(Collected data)
· · · · ·

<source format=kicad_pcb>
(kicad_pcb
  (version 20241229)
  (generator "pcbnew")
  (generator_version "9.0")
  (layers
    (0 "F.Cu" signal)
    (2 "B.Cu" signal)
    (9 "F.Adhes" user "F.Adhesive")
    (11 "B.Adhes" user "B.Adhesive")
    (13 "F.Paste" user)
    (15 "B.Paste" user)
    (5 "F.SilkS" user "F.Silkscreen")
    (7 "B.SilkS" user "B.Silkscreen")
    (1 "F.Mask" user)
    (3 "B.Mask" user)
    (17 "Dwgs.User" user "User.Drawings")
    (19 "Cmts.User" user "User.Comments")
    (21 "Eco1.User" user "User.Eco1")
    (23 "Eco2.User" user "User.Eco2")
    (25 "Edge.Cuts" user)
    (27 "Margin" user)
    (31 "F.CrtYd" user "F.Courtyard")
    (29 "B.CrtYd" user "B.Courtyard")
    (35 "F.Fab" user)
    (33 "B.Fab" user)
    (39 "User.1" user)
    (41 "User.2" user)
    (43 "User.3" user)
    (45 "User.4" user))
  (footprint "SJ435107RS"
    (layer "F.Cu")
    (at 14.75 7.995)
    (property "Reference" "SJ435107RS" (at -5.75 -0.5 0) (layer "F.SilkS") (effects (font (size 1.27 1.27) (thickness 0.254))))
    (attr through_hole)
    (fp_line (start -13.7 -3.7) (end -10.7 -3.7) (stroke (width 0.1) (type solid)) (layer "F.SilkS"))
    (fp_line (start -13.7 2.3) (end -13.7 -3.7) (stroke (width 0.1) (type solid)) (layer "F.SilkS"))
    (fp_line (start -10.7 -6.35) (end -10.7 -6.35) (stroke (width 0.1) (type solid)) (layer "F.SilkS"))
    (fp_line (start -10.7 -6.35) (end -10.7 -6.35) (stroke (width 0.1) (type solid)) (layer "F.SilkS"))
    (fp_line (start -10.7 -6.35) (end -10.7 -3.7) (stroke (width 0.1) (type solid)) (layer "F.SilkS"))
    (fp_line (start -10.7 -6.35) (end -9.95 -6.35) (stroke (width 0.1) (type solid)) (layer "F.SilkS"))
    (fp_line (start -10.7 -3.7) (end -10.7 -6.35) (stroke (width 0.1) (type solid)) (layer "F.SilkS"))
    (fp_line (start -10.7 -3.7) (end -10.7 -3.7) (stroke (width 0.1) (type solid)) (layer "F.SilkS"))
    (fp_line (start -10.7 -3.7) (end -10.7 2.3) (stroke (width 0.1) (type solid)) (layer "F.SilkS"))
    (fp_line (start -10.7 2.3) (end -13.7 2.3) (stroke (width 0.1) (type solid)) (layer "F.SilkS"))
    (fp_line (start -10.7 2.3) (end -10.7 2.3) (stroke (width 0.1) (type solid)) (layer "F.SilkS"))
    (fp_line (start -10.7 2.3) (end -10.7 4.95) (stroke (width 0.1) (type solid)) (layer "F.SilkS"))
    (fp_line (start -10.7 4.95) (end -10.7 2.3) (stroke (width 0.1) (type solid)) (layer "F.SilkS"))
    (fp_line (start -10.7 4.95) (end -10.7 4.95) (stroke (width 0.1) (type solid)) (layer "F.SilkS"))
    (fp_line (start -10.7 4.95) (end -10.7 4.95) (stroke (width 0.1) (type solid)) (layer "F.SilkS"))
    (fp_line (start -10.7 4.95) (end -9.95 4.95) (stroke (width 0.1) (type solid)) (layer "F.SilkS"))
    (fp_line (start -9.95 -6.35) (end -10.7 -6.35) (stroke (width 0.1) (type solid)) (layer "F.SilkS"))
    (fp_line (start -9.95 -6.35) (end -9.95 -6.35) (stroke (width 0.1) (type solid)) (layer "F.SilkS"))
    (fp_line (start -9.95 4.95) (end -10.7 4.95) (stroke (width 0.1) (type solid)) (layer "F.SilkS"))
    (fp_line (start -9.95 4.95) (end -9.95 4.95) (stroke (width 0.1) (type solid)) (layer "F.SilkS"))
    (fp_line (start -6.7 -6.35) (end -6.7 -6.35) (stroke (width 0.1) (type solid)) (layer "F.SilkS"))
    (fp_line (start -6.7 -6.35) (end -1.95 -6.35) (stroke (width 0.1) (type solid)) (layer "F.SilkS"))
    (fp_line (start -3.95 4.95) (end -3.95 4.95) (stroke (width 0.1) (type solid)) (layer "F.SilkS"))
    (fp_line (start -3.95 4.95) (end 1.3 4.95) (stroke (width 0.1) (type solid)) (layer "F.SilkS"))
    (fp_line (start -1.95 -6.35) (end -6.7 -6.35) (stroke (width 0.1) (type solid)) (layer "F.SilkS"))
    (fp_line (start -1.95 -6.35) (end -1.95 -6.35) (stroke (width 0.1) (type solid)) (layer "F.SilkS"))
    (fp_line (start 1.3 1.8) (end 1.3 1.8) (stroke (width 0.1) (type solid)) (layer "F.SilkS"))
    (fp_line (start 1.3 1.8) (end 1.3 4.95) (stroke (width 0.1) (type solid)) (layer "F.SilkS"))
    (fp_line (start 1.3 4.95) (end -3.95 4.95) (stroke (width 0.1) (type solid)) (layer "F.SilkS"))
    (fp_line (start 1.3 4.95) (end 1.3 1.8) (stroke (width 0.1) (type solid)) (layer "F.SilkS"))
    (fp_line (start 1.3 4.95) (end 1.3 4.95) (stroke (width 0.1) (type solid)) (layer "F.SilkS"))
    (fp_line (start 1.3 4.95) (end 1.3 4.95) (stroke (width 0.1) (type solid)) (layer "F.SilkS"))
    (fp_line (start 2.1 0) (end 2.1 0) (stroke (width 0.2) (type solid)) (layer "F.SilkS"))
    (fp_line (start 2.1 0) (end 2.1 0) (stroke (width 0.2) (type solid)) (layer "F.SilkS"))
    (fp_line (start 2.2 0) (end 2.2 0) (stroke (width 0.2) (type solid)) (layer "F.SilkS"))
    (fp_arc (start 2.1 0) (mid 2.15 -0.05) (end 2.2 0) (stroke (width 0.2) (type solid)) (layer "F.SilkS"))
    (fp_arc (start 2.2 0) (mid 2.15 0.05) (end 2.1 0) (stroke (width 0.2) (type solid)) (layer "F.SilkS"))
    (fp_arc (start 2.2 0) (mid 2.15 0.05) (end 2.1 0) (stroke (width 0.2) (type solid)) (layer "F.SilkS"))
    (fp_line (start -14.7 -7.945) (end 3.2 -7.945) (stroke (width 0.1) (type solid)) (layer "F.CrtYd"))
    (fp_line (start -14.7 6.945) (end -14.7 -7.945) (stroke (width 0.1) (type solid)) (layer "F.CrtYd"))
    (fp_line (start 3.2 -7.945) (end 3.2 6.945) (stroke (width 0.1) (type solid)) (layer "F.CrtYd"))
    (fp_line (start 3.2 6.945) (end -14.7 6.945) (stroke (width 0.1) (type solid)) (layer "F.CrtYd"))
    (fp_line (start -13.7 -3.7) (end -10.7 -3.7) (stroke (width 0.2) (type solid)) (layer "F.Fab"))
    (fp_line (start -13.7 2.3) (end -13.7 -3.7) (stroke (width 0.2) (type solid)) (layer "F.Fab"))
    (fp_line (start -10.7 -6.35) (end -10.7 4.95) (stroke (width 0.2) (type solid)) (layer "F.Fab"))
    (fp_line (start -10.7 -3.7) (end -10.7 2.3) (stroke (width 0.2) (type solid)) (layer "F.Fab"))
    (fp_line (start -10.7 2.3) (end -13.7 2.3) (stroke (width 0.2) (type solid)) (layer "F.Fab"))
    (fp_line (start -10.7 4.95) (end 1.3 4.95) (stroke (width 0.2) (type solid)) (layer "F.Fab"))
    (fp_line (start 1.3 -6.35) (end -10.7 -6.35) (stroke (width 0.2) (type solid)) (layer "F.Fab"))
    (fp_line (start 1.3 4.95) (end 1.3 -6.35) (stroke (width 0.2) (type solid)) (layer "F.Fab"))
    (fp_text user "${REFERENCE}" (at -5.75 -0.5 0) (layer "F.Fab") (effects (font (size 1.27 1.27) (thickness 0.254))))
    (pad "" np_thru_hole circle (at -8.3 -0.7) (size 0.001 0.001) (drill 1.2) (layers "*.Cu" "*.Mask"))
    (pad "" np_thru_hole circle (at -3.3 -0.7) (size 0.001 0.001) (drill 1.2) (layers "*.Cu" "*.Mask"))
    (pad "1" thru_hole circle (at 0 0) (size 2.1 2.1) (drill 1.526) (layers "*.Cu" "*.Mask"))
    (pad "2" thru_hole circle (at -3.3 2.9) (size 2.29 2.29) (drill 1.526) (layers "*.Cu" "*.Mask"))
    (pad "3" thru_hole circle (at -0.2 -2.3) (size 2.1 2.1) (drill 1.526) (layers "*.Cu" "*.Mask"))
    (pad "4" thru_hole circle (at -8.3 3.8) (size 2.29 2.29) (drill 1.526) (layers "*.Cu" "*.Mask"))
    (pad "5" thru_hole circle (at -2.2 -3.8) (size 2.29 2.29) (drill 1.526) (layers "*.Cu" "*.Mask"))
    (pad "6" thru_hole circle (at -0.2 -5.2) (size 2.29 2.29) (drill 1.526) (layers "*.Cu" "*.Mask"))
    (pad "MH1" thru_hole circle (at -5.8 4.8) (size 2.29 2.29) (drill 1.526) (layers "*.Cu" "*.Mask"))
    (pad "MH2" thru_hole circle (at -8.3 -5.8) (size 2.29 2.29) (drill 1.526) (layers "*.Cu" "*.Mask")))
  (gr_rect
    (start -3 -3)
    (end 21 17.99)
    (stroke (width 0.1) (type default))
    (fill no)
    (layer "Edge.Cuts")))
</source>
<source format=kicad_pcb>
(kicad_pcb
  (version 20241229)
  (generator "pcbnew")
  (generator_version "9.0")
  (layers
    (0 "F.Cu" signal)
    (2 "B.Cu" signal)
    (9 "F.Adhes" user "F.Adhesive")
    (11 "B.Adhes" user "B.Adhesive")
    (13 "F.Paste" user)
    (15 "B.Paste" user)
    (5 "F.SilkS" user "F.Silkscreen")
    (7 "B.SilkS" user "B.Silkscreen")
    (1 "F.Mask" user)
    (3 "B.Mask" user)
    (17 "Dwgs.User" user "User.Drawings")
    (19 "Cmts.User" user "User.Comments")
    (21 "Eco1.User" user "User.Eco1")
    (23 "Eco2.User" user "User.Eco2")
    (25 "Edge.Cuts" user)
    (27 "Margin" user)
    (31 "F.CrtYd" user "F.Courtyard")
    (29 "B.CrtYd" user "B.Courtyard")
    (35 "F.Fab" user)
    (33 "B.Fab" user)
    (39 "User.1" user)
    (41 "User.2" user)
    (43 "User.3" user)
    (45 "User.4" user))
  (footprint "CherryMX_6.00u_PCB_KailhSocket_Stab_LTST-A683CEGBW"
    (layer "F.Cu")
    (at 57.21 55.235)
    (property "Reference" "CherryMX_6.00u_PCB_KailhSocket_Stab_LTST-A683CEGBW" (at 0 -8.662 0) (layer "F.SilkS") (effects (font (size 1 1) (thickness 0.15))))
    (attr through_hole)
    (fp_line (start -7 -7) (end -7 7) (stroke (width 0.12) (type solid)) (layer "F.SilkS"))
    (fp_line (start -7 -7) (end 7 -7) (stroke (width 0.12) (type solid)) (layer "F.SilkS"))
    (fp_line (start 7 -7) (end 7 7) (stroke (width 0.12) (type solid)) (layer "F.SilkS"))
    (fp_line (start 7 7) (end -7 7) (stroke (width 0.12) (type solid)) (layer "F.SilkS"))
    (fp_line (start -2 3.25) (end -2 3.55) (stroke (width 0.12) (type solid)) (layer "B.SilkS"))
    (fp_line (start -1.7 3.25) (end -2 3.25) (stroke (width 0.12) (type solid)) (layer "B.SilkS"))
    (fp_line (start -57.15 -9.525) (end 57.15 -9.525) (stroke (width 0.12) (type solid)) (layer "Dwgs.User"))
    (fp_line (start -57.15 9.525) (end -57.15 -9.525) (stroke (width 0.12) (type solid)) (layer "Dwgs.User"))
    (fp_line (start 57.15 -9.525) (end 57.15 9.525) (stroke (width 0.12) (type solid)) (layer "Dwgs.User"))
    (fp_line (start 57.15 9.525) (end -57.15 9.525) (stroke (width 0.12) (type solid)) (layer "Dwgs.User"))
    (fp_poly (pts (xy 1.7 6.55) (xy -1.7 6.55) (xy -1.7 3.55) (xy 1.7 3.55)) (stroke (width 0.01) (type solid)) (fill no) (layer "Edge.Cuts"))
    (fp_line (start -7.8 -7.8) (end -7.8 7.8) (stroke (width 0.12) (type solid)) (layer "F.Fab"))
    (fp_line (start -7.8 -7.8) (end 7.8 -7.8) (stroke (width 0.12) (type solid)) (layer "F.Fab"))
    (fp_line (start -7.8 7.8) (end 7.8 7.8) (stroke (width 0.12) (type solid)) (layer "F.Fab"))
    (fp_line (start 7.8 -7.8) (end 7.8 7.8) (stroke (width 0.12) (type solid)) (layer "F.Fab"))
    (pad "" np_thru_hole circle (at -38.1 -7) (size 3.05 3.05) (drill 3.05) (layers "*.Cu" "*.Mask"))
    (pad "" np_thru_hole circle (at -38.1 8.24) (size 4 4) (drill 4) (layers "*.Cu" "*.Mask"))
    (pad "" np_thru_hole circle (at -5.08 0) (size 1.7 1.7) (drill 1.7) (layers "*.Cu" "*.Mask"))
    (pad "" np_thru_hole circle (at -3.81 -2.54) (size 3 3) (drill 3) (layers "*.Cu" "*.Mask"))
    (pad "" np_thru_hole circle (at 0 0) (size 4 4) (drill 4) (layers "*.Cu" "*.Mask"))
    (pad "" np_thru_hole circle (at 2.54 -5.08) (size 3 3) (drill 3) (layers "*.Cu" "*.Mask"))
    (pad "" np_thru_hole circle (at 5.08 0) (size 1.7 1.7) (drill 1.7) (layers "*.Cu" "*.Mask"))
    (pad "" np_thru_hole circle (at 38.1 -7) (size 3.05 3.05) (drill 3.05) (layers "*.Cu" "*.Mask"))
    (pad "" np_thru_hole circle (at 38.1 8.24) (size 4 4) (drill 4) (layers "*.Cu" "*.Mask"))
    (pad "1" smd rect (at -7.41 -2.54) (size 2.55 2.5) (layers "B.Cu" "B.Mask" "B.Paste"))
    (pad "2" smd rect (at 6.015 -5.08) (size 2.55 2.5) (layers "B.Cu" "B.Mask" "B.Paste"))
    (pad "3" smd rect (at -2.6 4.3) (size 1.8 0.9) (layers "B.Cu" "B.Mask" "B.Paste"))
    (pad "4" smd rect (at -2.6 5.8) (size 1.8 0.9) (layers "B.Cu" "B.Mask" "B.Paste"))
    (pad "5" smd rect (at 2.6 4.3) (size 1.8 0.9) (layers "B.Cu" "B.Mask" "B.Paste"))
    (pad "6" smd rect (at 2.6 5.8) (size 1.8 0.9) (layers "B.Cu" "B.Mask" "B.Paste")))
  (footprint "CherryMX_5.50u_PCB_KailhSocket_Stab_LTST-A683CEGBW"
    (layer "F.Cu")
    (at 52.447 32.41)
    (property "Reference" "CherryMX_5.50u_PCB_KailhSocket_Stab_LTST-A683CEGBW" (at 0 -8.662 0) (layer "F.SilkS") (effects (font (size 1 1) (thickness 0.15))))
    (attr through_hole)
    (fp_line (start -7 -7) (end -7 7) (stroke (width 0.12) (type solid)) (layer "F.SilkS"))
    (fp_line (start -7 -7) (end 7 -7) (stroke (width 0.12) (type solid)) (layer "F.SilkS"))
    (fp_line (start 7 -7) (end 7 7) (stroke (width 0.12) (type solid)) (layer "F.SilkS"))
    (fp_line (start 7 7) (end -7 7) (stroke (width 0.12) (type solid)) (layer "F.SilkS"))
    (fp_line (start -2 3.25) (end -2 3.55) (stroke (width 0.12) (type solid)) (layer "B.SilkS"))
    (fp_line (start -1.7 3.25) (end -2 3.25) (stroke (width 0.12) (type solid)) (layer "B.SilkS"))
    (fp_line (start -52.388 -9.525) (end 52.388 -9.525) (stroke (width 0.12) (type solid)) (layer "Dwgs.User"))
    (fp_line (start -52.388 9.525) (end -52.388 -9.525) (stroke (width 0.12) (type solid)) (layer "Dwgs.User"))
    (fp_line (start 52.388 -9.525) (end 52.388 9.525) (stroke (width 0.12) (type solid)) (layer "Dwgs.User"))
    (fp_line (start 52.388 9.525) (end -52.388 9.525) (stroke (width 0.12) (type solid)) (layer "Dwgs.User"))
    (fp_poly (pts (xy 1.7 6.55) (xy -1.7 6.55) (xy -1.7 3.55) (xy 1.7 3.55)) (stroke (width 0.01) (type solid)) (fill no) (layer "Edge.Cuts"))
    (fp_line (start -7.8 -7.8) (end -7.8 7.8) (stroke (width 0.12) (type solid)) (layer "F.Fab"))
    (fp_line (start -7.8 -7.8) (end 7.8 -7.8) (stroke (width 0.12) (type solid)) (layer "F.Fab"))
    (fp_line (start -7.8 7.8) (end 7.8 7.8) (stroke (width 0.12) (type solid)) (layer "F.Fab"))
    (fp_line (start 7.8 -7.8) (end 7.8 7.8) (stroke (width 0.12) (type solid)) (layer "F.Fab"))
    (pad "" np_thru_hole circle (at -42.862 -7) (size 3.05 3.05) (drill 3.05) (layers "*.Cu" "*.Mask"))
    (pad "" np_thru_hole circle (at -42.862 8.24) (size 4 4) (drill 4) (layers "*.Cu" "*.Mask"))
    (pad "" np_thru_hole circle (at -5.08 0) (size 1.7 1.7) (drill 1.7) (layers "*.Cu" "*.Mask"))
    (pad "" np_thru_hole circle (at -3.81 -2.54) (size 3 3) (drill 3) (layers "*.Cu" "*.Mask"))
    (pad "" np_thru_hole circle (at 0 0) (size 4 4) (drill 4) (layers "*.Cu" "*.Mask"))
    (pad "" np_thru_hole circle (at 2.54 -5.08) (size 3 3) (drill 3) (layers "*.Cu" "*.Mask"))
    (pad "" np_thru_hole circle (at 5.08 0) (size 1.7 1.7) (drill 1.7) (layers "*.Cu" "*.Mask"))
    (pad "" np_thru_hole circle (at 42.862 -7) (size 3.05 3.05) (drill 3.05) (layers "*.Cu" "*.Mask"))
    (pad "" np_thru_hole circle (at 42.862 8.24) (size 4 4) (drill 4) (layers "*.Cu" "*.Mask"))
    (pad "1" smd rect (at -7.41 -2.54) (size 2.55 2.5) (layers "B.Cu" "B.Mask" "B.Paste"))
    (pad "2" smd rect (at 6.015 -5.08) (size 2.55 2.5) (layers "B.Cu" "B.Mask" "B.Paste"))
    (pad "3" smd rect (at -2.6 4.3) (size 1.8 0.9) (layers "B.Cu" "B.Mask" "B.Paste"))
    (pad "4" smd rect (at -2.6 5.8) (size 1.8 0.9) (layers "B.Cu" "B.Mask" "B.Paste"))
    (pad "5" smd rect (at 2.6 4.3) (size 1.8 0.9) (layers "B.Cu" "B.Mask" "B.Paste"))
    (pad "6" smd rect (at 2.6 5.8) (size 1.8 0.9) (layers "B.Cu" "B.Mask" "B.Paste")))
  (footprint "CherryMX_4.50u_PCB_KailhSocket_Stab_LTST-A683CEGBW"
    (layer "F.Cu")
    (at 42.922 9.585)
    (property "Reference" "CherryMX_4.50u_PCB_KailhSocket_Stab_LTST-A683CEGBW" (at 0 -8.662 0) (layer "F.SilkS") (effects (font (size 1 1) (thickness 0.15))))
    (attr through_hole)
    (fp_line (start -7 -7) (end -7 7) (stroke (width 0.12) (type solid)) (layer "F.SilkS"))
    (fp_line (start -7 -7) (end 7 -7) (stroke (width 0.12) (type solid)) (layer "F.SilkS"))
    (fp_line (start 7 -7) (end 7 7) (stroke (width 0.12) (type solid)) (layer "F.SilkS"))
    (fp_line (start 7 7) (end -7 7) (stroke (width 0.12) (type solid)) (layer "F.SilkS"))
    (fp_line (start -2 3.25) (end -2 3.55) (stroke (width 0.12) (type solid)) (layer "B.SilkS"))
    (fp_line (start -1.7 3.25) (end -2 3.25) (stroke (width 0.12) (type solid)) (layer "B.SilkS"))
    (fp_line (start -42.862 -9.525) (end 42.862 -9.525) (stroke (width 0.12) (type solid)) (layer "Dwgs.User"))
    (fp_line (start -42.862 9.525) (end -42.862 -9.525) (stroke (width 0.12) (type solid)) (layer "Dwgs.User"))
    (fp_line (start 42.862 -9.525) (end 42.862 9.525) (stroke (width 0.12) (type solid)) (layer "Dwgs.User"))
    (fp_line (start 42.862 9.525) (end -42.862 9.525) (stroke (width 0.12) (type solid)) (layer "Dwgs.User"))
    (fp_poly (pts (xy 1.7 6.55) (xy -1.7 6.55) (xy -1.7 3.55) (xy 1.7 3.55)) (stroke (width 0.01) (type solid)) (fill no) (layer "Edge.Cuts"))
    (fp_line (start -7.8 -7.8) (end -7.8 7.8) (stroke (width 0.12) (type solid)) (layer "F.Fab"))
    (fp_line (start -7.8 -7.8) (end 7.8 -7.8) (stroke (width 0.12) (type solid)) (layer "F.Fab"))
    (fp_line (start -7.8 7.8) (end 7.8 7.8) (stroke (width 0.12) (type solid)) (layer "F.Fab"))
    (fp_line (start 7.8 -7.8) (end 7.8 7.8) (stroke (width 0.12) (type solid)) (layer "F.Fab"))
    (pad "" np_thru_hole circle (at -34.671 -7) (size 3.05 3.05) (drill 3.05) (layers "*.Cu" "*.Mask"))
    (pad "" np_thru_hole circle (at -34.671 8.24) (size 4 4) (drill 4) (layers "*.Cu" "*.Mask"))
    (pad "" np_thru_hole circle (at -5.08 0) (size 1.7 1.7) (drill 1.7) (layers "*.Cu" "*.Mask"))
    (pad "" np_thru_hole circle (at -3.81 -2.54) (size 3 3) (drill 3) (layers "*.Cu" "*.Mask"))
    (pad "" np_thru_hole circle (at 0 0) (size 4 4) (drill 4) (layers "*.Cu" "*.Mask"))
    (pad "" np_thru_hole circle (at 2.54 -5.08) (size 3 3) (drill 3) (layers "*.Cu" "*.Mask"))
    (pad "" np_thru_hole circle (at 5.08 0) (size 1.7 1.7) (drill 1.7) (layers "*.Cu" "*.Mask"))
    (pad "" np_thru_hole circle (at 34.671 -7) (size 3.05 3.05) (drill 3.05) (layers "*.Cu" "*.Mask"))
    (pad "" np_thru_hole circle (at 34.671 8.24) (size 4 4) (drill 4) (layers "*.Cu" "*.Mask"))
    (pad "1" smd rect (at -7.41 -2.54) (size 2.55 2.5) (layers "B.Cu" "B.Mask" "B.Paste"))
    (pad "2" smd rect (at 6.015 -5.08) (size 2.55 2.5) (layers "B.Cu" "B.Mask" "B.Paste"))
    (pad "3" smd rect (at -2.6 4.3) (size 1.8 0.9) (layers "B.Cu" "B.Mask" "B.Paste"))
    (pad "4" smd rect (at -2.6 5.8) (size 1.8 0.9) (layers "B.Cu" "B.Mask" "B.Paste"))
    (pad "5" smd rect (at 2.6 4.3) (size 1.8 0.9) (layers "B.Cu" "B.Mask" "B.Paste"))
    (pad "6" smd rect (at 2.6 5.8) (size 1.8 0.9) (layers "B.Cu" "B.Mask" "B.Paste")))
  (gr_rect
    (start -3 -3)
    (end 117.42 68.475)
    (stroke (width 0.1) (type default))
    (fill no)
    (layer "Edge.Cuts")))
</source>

· · · · ·

> [The problem] Up to and including the line that contains "(fp_line (start -10.7 -3.7) (end -10.7 -3.7)", restate word for word every line of the entries, starting from the first.

> [Answer for the task]
<source format=kicad_pcb>
(kicad_pcb
  (version 20241229)
  (generator "pcbnew")
  (generator_version "9.0")
  (layers
    (0 "F.Cu" signal)
    (2 "B.Cu" signal)
    (9 "F.Adhes" user "F.Adhesive")
    (11 "B.Adhes" user "B.Adhesive")
    (13 "F.Paste" user)
    (15 "B.Paste" user)
    (5 "F.SilkS" user "F.Silkscreen")
    (7 "B.SilkS" user "B.Silkscreen")
    (1 "F.Mask" user)
    (3 "B.Mask" user)
    (17 "Dwgs.User" user "User.Drawings")
    (19 "Cmts.User" user "User.Comments")
    (21 "Eco1.User" user "User.Eco1")
    (23 "Eco2.User" user "User.Eco2")
    (25 "Edge.Cuts" user)
    (27 "Margin" user)
    (31 "F.CrtYd" user "F.Courtyard")
    (29 "B.CrtYd" user "B.Courtyard")
    (35 "F.Fab" user)
    (33 "B.Fab" user)
    (39 "User.1" user)
    (41 "User.2" user)
    (43 "User.3" user)
    (45 "User.4" user))
  (footprint "SJ435107RS"
    (layer "F.Cu")
    (at 14.75 7.995)
    (property "Reference" "SJ435107RS" (at -5.75 -0.5 0) (layer "F.SilkS") (effects (font (size 1.27 1.27) (thickness 0.254))))
    (attr through_hole)
    (fp_line (start -13.7 -3.7) (end -10.7 -3.7) (stroke (width 0.1) (type solid)) (layer "F.SilkS"))
    (fp_line (start -13.7 2.3) (end -13.7 -3.7) (stroke (width 0.1) (type solid)) (layer "F.SilkS"))
    (fp_line (start -10.7 -6.35) (end -10.7 -6.35) (stroke (width 0.1) (type solid)) (layer "F.SilkS"))
    (fp_line (start -10.7 -6.35) (end -10.7 -6.35) (stroke (width 0.1) (type solid)) (layer "F.SilkS"))
    (fp_line (start -10.7 -6.35) (end -10.7 -3.7) (stroke (width 0.1) (type solid)) (layer "F.SilkS"))
    (fp_line (start -10.7 -6.35) (end -9.95 -6.35) (stroke (width 0.1) (type solid)) (layer "F.SilkS"))
    (fp_line (start -10.7 -3.7) (end -10.7 -6.35) (stroke (width 0.1) (type solid)) (layer "F.SilkS"))
    (fp_line (start -10.7 -3.7) (end -10.7 -3.7) (stroke (width 0.1) (type solid)) (layer "F.SilkS"))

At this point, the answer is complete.